I'd never survive in the hoosegow. I need the illusion of freedom I currently enjoy.

Royal Dragon
11-29-2004, 09:09 AM
How would you get caught though? (Ok, Ok so I grew up in the capitol of the Chicago Mob scene, does it show??)

Think about it, a gazzillion cars go through a drive through every shift. VERY few of them have cameras, and even if they did, how would they know it was you that passed the phoney bill?

Even if they could place you at every drive through that got a phoney bill, the can't convict unless they can actually prove you passed it. The camera would show you passed "A" bill, but the authenticty of it still cannot be determined with current technology.

At best they'd get cercumstamntial evidence.

Most likely, you'd get away clean, especially if you hit all of the drive thrughs in one night. doing several hundred fake $20's

Ming Yue
11-29-2004, 09:24 AM
They could certainly identify the paper and the type of ink, and the machine (or at least the type of machine) that printed it, from that info they could narrow it down to maybe 4 places in the metro area with the right equipment, and maybe all 4 use the same paper supplier....

last time I went through a drive through it was the pharmacy, and they swiped my $20 with a special pen to make sure it was on the right paper.


You go ahead though. Let us know how it turns out.
:D

IronFist
11-29-2004, 09:50 AM
Going to every drive-through in one night would be suspect, if it wasn't normal behavior. Also, fingerprints.

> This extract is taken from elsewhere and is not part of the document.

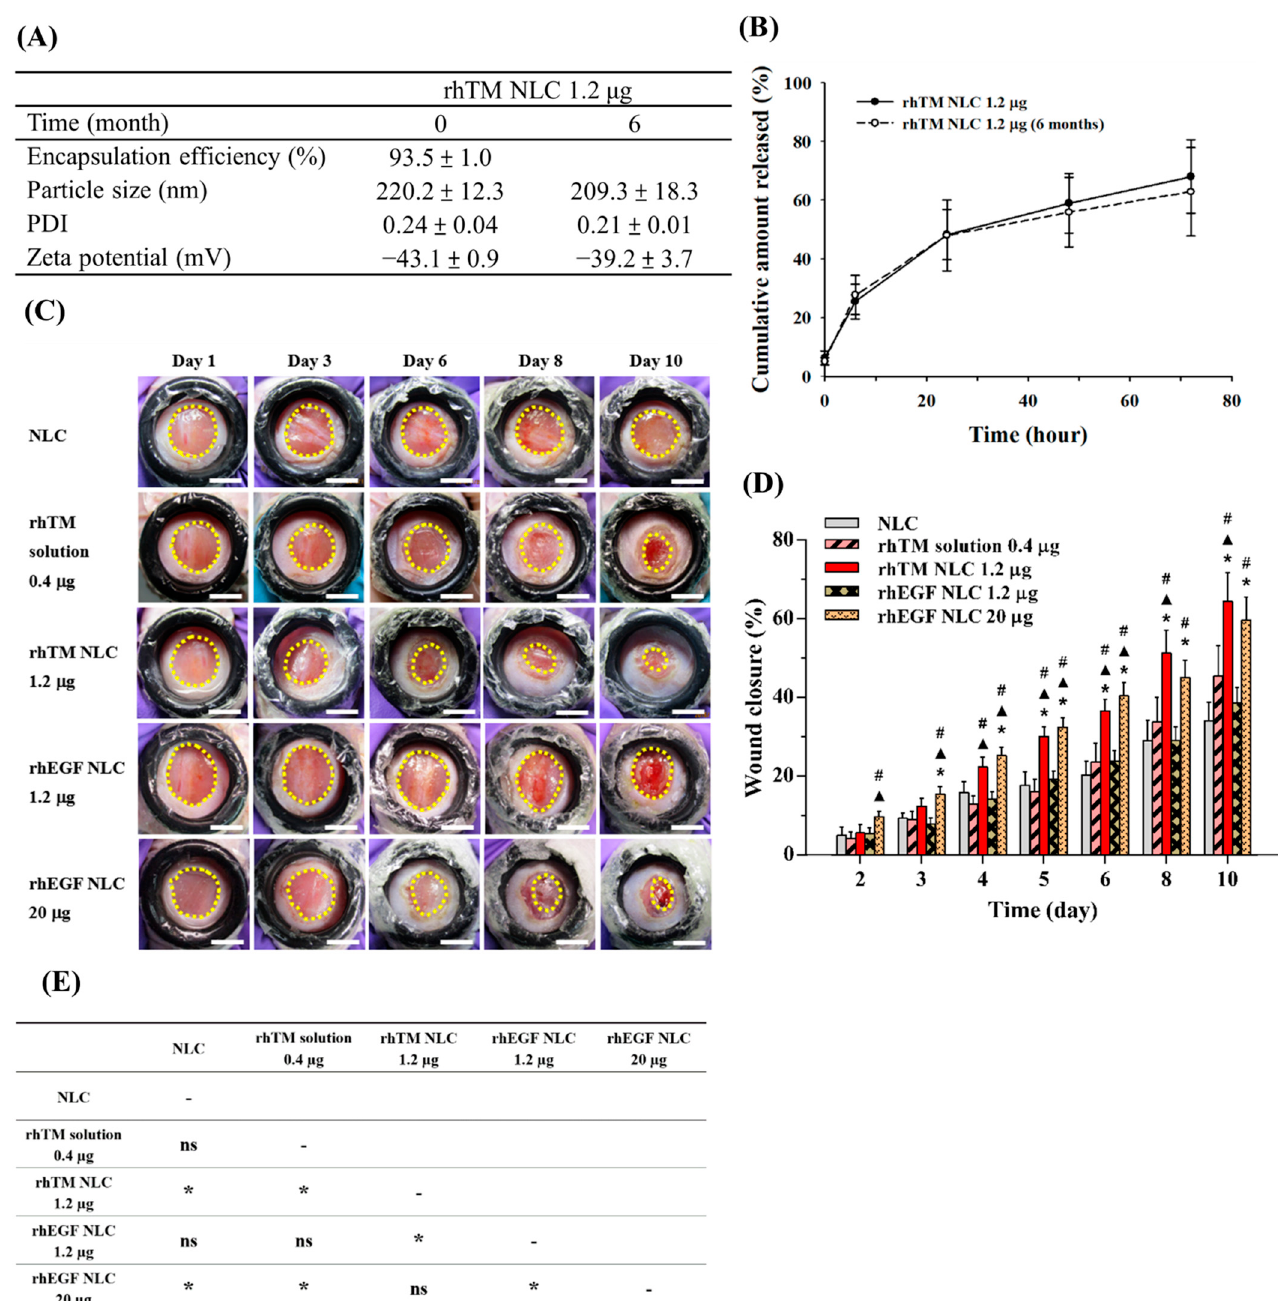
Figure 2. Characterization and wound healing effect of rhTM NLC 1.2 µg. ( A ) Physical characteristics of rhTM NLC 1.2 µg ( n = 3). Data presented as mean ± SD. ( B ) In vitro drug release of freshly prepared rhTM NLC 1.2 µg and after storage at 4 °C for 6 months. Data presented as mean ± SD. ( C ) Representative wound area of streptozotocin-induced diabetic mice at Day 1 to 10 with different treatments. ( n = 6–15 for each group; Scale bar = 5 mm). ( D ) Wound closure rate by quantifying wound area and analyzing with mathematical formula described in Methods. Data presented as mean ± SEM. The significance was analyzed using Student’s t test. p < 0.05 compared with NLC group (*), rhTM solution 0.4 µ g group ( (cid:78) ), or rhEGF NLC 1.2 µ g group (#). ( E ) Multiple comparison analysis of wound closure effect between different treatment groups based on general linear model. Data presented as p value. Bonferroni post hoc test was applied. (*: p < 0.05; ns: p >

But if you go to the right drive throughs with the right apathetic people working there, you might not even have to pay at all.

"$3.00 please"
"Are you going to let the man tell you how much to charge? How much of that $3.00 will you see? What about all the food that doesn't get ordered at the end of the day. You're just going to toss it anyway. What's one burger and fries? Come on, help a guy out."
"Yeah, you're right. Here you go, no charge."

:D

Royal Dragon
11-29-2004, 07:25 PM
Wasn't aware you could fingerprint $$.

As for the paper suppliers, I bet any office max has something suiteable, theres only like a gazzillion of those around.

The girl I knew who did it used a common color photocopier seen in just about every office known to man. The bills she made would easily make it past a 16 year old at Wendy's late on a Saturday night.

I think the equipment is just to avaliable to get tied to it.